TASK INSTRUCTIONS:
1. In the provenance sample page below, rewrite the part starting at "This sample builds" and ending at "on the helloModule.", with "helloModule" replaced by "greetingModule".
2. According to the provenance sample page below, which class is extended to create the MifProvenanceHandler?

PASSAGE FOR REVIEW:
■ ■ ■ ■ ■ ■ ■

Skip to Main Content U.S. Department of Energy
 

Provenance Sample

Provenance is metadata about the source and manner in which data was processed. Provenance is important in scientific workflows in which experimental results must be analyzed or verified after they have been run.

This saple demonstrates creating and configuring a MifProvenanceHandler which is created by extending the class AbstractProvenanceHandler. The provenance handler is implemented by an interceptor which handles data passed to a module, before it is receied by the module's MIF processor and after the MIF processor has operated on the data. The user creates a provenance handler by impelementing two methods: handleBefore, which is called by MIF to perform some kind of provenance recording before it is received by the HelloNameProcessor, and handleAfter which is called after the MIF processor returns its data.

Sample Overview

This sample builds on the helloModule from the hello world example by setting a provenance handler on the module. As in the hello world sample, the user is prompted to enter a name via a stdio endpoint on the helloModule.

■ ■ ■ ■ ■ ■ ■

AVAILABLE DATA:
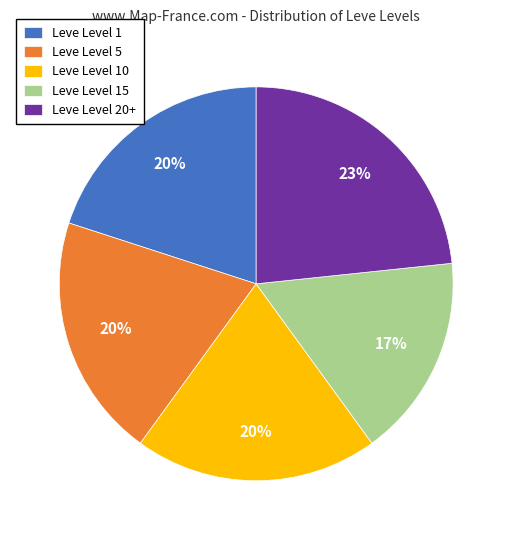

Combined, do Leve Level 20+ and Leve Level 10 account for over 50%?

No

■ ■ ■ ■ ■ ■ ■

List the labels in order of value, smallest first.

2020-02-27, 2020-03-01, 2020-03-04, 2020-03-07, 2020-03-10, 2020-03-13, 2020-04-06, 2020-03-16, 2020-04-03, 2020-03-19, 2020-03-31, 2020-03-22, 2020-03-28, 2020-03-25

■ ■ ■ ■ ■ ■ ■

RESULTS BY TASK:
1.
This sample builds on the greetingModule from the hello world example by setting a provenance handler on the module. As in the hello world sample, the user is prompted to enter a name via a stdio endpoint on the greetingModule.

2. AbstractProvenanceHandler